The ability to use a library, and especially to compose its parts, and reason about the efficiency of the composite is a fundamental feature of generic programming. I consider basing protocol distinctions on efficiency to be legitimate and often desirable. It's not uncommon that the choice of an algorithm's best implementation depends on the protocols to which its operands conform (see rotate for example).
Usually we try to combine efficiency distinctions with syntactic differences in the set of basis operations, by having requirements that only apply to the more efficient protocol. This practice helps with usability and qualitatively, tends to makes protocol differences based on efficiency “feel” more substantial.
That said, in the move from standalone incrementable indices to indices moved by collection methods, the differences in basis operations between BidirectionalCollection and RandomAccessCollection was lost. That's arguably a flaw; to avoid it we would have had to remove the index(:offsetBy:) algorithm from Collection and only make it available to RandomAccessCollection.
OK, there's a lot here, so I'll take one thing at a time:
I disagree with the premise that finite vs. infinite is a fundamental concept that should be represented in the type system, because there exist finite collections that are, for all practical purposes, infinite. Take for example the finite collection 0...Int64.max: there is almost no operation you'd want to statically disallow for an infinite collection but that should be used on this value of Range<Int64>.
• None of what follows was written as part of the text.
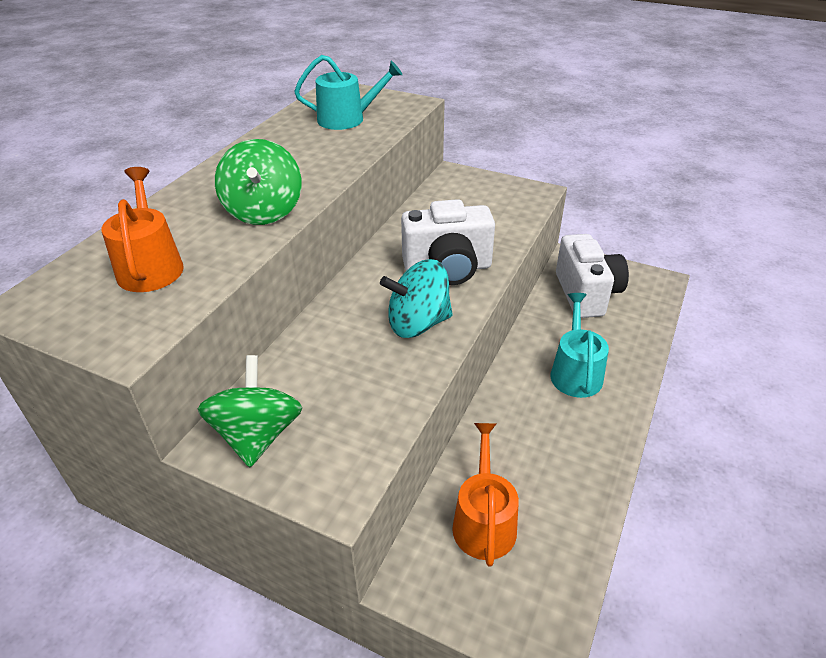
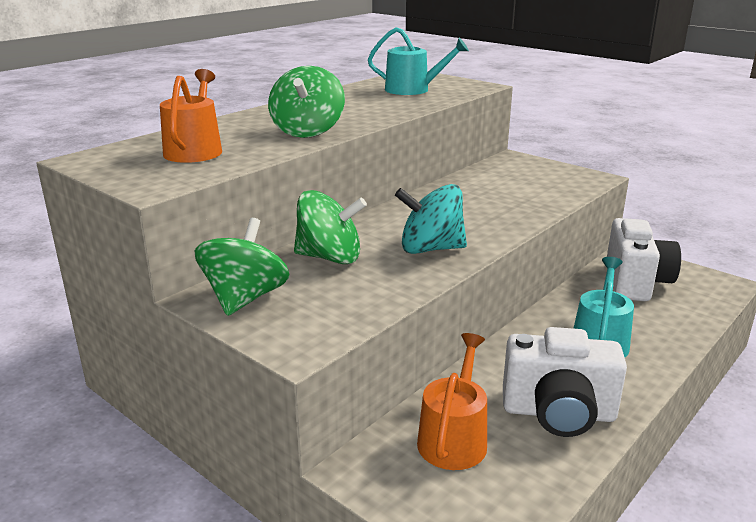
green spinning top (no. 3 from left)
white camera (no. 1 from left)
Single- vs multi-pass is captured: that's the distinction between Sequence and Collection. As I noted in the posting you referenced, the notion of single-pass is not really well-representable in a language without move-only types, and that accounts for some weaknesses in the current design, but we did make the single-vs-multipass distinction as best the language allowed.
SortedCollection is not needed for binary search. In fact, you want a binary search that doesn't require sortedness to be represented in the type system, because it should be possible to binary search in an Array after it has been sorted. That is, sortedness should be a precondition on the operand of the algorithm. In fact, here's a little gift for you. If you're interested in the background behind the naming choice you can read this and this. There may be a use for a SortedCollection protocol, but so far I haven't found one that justifies its conceptual weight.
I'm not sure what you're arguing for here, but I consider the fact that dropLast and suffix are exposed on Collection to be design bugs caused by the fact that Collection refines Sequence (which is flawed). So I wouldn't want to use that fact to justify any new design decisions.
One would think that, wouldn't one?! It turns out, though, that if you want one protocol to support for…in loops, and you want to be able to uniformly loop over both an immutable Array and a single-pass stream that is consumed by iteration, you end up needing Sequence: a thing you can get an iterator from without mutating it (try working out the design—you'll see!)…
…unless, that is, you have first-class language support for move-only types, by which I mean:
There's a category of operations, known to the type system, that consume values of move-only type (ending their lifetime), but automatically receive a copy of any copyable value.
Single-pass algorithms (and for…in) belong to that category.